Day 45 of 84 – Major Time, Minor Things

Jim Rohn, before he passed away, ran these seminars where he would talk about the habits of the wealthy. One of this concepts was to talk about time management. He would frequently refer to this concept of “do not major in minor things.”

Effectively what he was referring to was that many of us spend a majority (major) of our time doing minor things, or things that do not really move us toward our goal. The example he would always use is the salesperson. A sales person is easily victim to this challenge. They find themselves spending all their time doing things like building lists, thinking about prospects, creating plans and books on prospects, driving to see the prospect, evaluating how things went with the prospect, answering messages from anyone other then the prospect. All of these things are minor, they do not significantly get a sales person toward their goal. They maybe necessary, but they are indeed minor.

The major thing for a sales person to consider is time in the presence of the prospect. That is major time. The more time you spend doing major things like that, the more money you will make. Simple. Spend Major Time on the Major Thing. If you are a salesperson and you look back at your week and you discover that you spent very little time doing the major thing – then it is time to reevaluate!

This of course applies to any career, any profession, any goal or plan. Every ambition has a major thing, perhaps two. There is always a core activity which is the most important.
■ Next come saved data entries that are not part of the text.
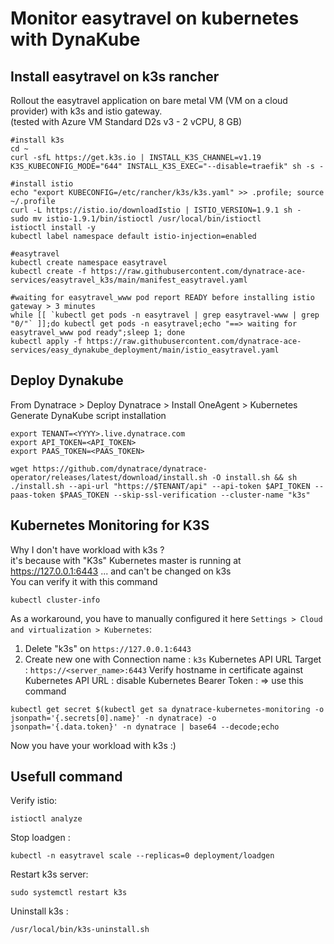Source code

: # Monitor easytravel on kubernetes with DynaKube

## Install easytravel on k3s rancher
Rollout the easytravel application on bare metal VM (VM on a cloud provider) with k3s and istio gateway.  
(tested with Azure VM Standard D2s v3 - 2 vCPU, 8 GB)  

    #install k3s
    cd ~
    curl -sfL https://get.k3s.io | INSTALL_K3S_CHANNEL=v1.19 K3S_KUBECONFIG_MODE="644" INSTALL_K3S_EXEC="--disable=traefik" sh -s -

    #install istio
    echo "export KUBECONFIG=/etc/rancher/k3s/k3s.yaml" >> .profile; source ~/.profile
    curl -L https://istio.io/downloadIstio | ISTIO_VERSION=1.9.1 sh -
    sudo mv istio-1.9.1/bin/istioctl /usr/local/bin/istioctl
    istioctl install -y
    kubectl label namespace default istio-injection=enabled

    #easytravel
    kubectl create namespace easytravel
    kubectl create -f https://raw.githubusercontent.com/dynatrace-ace-services/easytravel_k3s/main/manifest_easytravel.yaml

    #waiting for easytravel_www pod report READY before installing istio gateway > 3 minutes
    while [[ `kubectl get pods -n easytravel | grep easytravel-www | grep "0/"` ]];do kubectl get pods -n easytravel;echo "==> waiting for easytravel_www pod ready";sleep 1; done
    kubectl apply -f https://raw.githubusercontent.com/dynatrace-ace-services/easy_dynakube_deployment/main/istio_easytravel.yaml


## Deploy Dynakube

From Dynatrace > Deploy Dynatrace > Install OneAgent > Kubernetes
Generate DynaKube script installation 

    export TENANT=<YYYY>.live.dynatrace.com
    export API_TOKEN=<API_TOKEN>
    export PAAS_TOKEN=<PAAS_TOKEN>
    
    wget https://github.com/dynatrace/dynatrace-operator/releases/latest/download/install.sh -O install.sh && sh ./install.sh --api-url "https://$TENANT/api" --api-token $API_TOKEN --paas-token $PAAS_TOKEN --skip-ssl-verification --cluster-name "k3s"


## Kubernetes Monitoring for K3S

Why I don't have workload with k3s ?  
it's because with "K3s" Kubernetes master is running at https://127.0.0.1:6443 ... and can't be changed on k3s   
You can verify it with this command    
    
    kubectl cluster-info 

As a workaround, you have to manually configured it here `Settings > Cloud and virtualization > Kubernetes`:   

   1) Delete "k3s" on `https://127.0.0.1:6443`
   2) Create new one with
        Connection name : `k3s`
        Kubernetes API URL Target : `https://<server_name>:6443`
        Verify hostname in certificate against Kubernetes API URL : disable
        Kubernetes Bearer Token : => use this command 

    kubectl get secret $(kubectl get sa dynatrace-kubernetes-monitoring -o jsonpath='{.secrets[0].name}' -n dynatrace) -o jsonpath='{.data.token}' -n dynatrace | base64 --decode;echo
    
Now you have your workload with k3s :)
            

## Usefull command
Verify istio:

    istioctl analyze
    
Stop loadgen : 

    kubectl -n easytravel scale --replicas=0 deployment/loadgen
 
Restart k3s server:

    sudo systemctl restart k3s
    
Uninstall k3s :

    /usr/local/bin/k3s-uninstall.sh
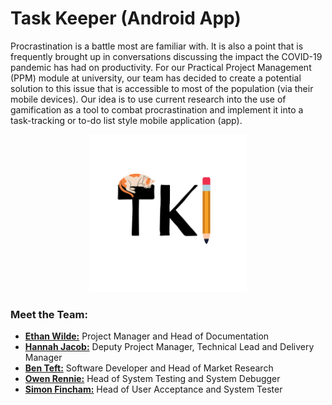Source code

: # Task Keeper (Android App)
Procrastination is a battle most are familiar with. It is also a point that is frequently brought up in conversations discussing the impact the COVID-19 pandemic has had on productivity. For our Practical Project Management (PPM) module at university, our team has decided to create a potential solution to this issue that is accessible to most of the population (via their mobile devices). Our idea is to use current research into the use of gamification as a tool to combat procrastination and implement it into a task-tracking or to-do list style mobile application (app).

<p align = "center"><img src = "https://github.com/Hannah-Ashna/Task-Keeper/blob/main/Diagrams/LogoBG.png" width = "50%"></p>

### Meet the Team:
- **[Ethan Wilde:](https://github.com/Akierion)** Project Manager and Head of Documentation
- **[Hannah Jacob:](https://github.com/Hannah-Ashna)** Deputy Project Manager, Technical Lead and Delivery Manager
- **[Ben Teft:](https://github.com/Ben-Teft)** Software Developer and Head of Market Research
- **[Owen Rennie:](https://github.com/owenrennie99)** Head of System Testing and System Debugger
- **[Simon Fincham:](https://github.com/simonfincham21)** Head of User Acceptance and System Tester
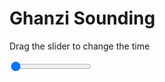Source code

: <h1>Ghanzi Sounding</h1>
<p>Drag the slider to change the time</p>

<div class="slidecontainer">
<input oninput='setImage(this)' class="slider" type="range" min="0" max="9" value="0" step="1" />
<img id='img'/>
</div>

<script>
var img = document.getElementById('img');
var img_array = ['/assets/images/skwt/skd_ghanzi_wrfout_d01_2020-05-30_12:00:00.png',
'/assets/images/skwt/skd_ghanzi_wrfout_d01_2020-05-30_18:00:00.png',
'/assets/images/skwt/skd_ghanzi_wrfout_d01_2020-05-31_00:00:00.png',
'/assets/images/skwt/skd_ghanzi_wrfout_d01_2020-05-31_06:00:00.png',
'/assets/images/skwt/skd_ghanzi_wrfout_d01_2020-05-31_12:00:00.png',
'/assets/images/skwt/skd_ghanzi_wrfout_d01_2020-05-31_18:00:00.png',
'/assets/images/skwt/skd_ghanzi_wrfout_d01_2020-06-01_00:00:00.png',
'/assets/images/skwt/skd_ghanzi_wrfout_d01_2020-06-01_06:00:00.png',
'/assets/images/skwt/skd_ghanzi_wrfout_d01_2020-06-01_12:00:00.png',];
function setImage(obj)
{
        var value = obj.value;
        img.src = img_array[value];

}
</script>
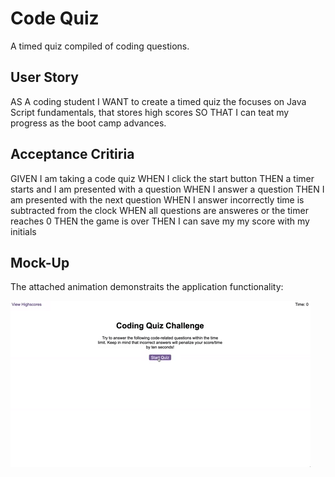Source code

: # Code Quiz

A timed quiz compiled of coding questions.

## User Story

AS A coding student I WANT to create a timed quiz the focuses on Java Script fundamentals, that stores high scores
SO THAT I can teat my progress as the boot camp advances.

## Acceptance Critiria

GIVEN I am taking a code quiz
WHEN I click the start button
THEN a timer starts and I am presented with a question
WHEN I answer a question
THEN I am presented with the next question
WHEN I answer incorrectly time is subtracted from the clock
WHEN all questions are answeres or the timer reaches 0
THEN the game is over
THEN I can save my my score with my initials

## Mock-Up

The attached animation demonstraits the application functionality:

![](/assets/04-web-apis-homework-demo.gif)
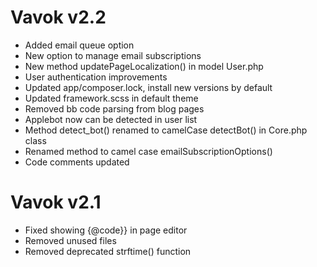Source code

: # Vavok v2.2

- Added email queue option
- New option to manage email subscriptions
- New method updatePageLocalization() in model User.php
- User authentication improvements
- Updated app/composer.lock, install new versions by default
- Updated framework.scss in default theme
- Removed bb code parsing from blog pages
- Applebot now can be detected in user list
- Method detect_bot() renamed to camelCase detectBot() in Core.php class
- Renamed method to camel case emailSubscriptionOptions()
- Code comments updated


# Vavok v2.1

- Fixed showing {@code}} in page editor
- Removed unused files
- Removed deprecated strftime() function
Think of a sport like soccer, football, or rugby. All of them have the identical major ambition. Advancing the ball toward the goal. The more time you spend advancing the ball, the greater likelihood you win. Now sure, any coach will tell you there there are many minor things to worry about along the way, but if a team forgets the major thing – they just will never win.

Neither will you if you do not focus on the major. You day, your week should be filled with the major activity. Everything else should be secondary. If you do not have time to get to everything, the the things that should suffer are the minor things and not the major one. This by the way is the definition of maturity. Your ability to see what the most important thing is for you to do, rather then trying to do everything and failing anyway.

This is what separates success from failure. The ability to identify good goals, but then and more importantly, having the maturity to focus your time on the major activity. Do not fall into the trap of putting your major time in minor things. It is OK if you fail to get to the minor things today, no one is going to care anyway. However, people notice when you do not get to the major things – because that is what causes you to fail.